Casa / Capítulo I / Oportunidades iguais

Princípio 3

Igualdade de oportunidades

O acesso às oportunidades, na maioria das vezes, depende do grupo específico ao qual o trabalhador pertence. O objetivo é incorporar uma política de eliminação da discriminação (ex-post) a par de políticas pró-ativas de igualdade de oportunidades (ex-ante). A redução da proteção no local de trabalho aumenta a discriminação no trabalho. Medidas que atenuam as sanções contra demissões sem justa causa, reduzem o poder dos sindicatos (ou conselhos de trabalhadores) no local de trabalho ou disseminam contratos de trabalho atípicos, enfraquecem o atual acervo anti-discriminação que prevê sistemas de sanções estritos.

A exclusão do mercado de trabalho ou o baixo desempenho de grupos específicos colocam em risco a estabilidade econômica e social. Discriminação portanto, deve ser monitorado e relatado, especialmente LGBTQI *, para as quais existem lacunas em termos de proteção nas legislações nacionais. A igualdade de oportunidades deve ser promovida por meio de indicadores de desempenho econômico. As soluções devem vir de uma estrutura legal reforçada. Eles devem remover as práticas discriminatórias nas plataformas de trabalho. Essas práticas podem ser desencorajadas como resultado da vigilância sindical. Os sindicatos já denunciaram essas tendências, principalmente no contexto da discriminação dos trabalhadores em relação ao seu acesso a “gigs” após terem realizado qualquer tipo de ação coletiva. A negociação coletiva aponta o caminho a seguir para uma melhor proteção LGBTQI * no local de trabalho.

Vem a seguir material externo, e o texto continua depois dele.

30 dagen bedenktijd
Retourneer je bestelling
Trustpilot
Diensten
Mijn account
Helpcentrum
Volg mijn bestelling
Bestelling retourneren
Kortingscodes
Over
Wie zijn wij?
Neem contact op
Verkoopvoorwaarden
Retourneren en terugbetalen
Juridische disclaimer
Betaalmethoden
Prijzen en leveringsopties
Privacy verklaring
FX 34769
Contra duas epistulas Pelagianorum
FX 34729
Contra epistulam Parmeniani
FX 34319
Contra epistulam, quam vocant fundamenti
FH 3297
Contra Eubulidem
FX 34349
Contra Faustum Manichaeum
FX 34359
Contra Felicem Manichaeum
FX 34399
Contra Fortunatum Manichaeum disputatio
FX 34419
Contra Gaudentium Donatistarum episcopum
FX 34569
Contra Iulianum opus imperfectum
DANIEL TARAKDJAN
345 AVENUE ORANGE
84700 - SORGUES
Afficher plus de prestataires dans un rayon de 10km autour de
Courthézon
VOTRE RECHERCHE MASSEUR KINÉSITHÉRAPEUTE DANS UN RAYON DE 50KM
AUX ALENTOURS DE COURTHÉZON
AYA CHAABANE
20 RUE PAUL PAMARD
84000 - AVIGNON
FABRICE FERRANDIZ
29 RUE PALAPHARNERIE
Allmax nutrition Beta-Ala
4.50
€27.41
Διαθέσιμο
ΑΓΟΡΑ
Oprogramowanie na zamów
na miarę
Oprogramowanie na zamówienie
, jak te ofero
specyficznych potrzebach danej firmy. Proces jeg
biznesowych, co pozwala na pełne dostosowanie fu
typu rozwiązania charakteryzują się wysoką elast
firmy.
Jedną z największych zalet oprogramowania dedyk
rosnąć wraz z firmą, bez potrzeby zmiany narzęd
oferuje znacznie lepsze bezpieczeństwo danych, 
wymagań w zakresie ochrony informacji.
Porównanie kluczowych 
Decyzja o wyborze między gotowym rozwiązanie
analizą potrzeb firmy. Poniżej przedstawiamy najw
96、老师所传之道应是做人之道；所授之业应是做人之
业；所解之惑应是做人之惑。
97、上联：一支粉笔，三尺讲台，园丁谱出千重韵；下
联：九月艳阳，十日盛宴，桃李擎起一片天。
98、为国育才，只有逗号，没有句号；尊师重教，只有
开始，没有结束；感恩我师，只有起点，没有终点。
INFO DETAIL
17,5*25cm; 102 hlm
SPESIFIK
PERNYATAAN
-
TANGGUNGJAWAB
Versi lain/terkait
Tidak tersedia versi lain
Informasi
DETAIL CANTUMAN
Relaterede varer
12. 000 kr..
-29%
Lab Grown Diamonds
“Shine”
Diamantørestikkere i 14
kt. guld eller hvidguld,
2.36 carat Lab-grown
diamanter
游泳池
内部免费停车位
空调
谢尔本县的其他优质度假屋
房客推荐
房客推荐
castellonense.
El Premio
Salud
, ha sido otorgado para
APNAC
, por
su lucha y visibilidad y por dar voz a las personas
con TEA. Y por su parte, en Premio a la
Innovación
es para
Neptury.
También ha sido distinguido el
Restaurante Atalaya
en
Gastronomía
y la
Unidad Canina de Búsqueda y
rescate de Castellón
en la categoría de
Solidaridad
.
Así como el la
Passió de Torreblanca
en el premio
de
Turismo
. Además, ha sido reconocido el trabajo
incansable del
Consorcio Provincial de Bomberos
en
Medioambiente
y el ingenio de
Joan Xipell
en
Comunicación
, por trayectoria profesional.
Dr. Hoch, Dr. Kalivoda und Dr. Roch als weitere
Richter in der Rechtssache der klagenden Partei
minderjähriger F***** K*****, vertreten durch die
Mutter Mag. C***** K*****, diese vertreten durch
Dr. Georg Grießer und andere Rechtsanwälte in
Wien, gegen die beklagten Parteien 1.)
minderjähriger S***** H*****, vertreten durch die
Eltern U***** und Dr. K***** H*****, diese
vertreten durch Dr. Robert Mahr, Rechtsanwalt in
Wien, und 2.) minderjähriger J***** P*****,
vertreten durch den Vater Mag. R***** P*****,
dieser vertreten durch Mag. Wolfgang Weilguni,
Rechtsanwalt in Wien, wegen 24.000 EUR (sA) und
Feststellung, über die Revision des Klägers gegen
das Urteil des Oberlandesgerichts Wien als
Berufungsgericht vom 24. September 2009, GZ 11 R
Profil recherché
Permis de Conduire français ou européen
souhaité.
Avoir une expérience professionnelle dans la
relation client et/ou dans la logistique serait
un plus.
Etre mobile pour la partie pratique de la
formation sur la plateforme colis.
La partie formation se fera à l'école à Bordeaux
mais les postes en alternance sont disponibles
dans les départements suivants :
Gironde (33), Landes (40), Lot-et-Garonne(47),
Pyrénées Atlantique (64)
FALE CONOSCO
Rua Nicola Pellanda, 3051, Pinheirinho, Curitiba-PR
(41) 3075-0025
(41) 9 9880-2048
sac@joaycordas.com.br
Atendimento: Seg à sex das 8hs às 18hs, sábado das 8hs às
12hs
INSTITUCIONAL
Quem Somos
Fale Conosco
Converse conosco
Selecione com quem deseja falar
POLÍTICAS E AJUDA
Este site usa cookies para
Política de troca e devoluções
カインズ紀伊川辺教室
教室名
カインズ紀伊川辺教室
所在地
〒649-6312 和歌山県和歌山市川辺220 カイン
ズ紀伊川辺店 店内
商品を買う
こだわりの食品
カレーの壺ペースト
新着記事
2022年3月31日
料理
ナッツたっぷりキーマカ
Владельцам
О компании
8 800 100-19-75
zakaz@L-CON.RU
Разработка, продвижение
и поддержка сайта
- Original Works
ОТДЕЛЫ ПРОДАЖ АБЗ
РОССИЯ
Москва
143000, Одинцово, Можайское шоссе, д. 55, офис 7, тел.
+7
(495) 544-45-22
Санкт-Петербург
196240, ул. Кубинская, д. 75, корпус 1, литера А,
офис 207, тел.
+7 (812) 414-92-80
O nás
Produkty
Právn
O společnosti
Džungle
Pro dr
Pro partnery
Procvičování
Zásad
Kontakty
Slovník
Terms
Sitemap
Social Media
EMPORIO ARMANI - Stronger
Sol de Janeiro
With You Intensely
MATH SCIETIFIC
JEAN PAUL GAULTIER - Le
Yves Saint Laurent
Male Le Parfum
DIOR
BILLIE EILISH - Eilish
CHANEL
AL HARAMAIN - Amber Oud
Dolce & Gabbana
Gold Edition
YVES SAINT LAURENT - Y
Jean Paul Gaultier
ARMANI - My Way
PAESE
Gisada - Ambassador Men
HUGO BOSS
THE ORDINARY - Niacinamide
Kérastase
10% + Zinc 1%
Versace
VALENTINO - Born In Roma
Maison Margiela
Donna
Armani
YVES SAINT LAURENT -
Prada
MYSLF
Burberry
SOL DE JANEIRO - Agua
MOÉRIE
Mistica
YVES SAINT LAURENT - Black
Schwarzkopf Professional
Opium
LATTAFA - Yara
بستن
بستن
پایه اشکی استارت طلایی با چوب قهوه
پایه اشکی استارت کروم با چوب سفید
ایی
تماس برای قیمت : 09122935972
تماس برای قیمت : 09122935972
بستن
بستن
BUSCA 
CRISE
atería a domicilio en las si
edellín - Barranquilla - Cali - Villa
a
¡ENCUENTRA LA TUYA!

Uma diretiva horizontal sobre não discriminação pode ser mais apropriada, embora não tenha havido consenso do Conselho até agora. A igualdade de oportunidades também deve ser concedida aos requerentes de asilo, atualmente excluídos do âmbito das diretivas anti-discriminação. De particular importância é o uso de recursos materiais e imateriais para reforçar o discurso público contra a xenofobia e o racismo.

Os parceiros sociais podem, conjunta ou unilateralmente, desenvolver ferramentas para reconhecer, prevenir e sancionar a discriminação, ao mesmo tempo que se concentra em medidas ativas para grupos desfavorecidos. Podem estabelecer uma cooperação mais estreita com os organismos nacionais para a promoção da igualdade e basear-se nos desenvolvimentos da Agência dos Direitos Fundamentais da União Europeia (FRA).

Ações destinadas a estabelecer um piso mínimo de direitos na UE, condições de concorrência equitativas no mercado único

  1. Diretiva horizontal sobre não discriminação que reconhece, previne e sanciona a discriminação.
  2. Eliminar as derrogações da Diretiva Antidiscriminação em vigor para os nacionais de países terceiros que procuram proteção.
  3. Próxima recomendação do Conselho sobre a igualdade, inclusão e participação dos ciganos.
  4. Próxima nova estratégia da UE sobre deficiência.

Ações que visam estabelecer uma convergência ascendente nas condições de vida e de trabalho

  1. Caixa de ferramentas sindicais para reconhecer, prevenir e sancionar a discriminação; apoiar órgãos de igualdade e desenvolver pesquisas e resultados da FRA.
  2. Estratégia de comunicação inovadora e campanhas contra a xenofobia
  3. Destacando os vínculos entre direitos sindicais, legislação trabalhista e igualdade e não discriminação, a partir das práticas de negociação coletiva.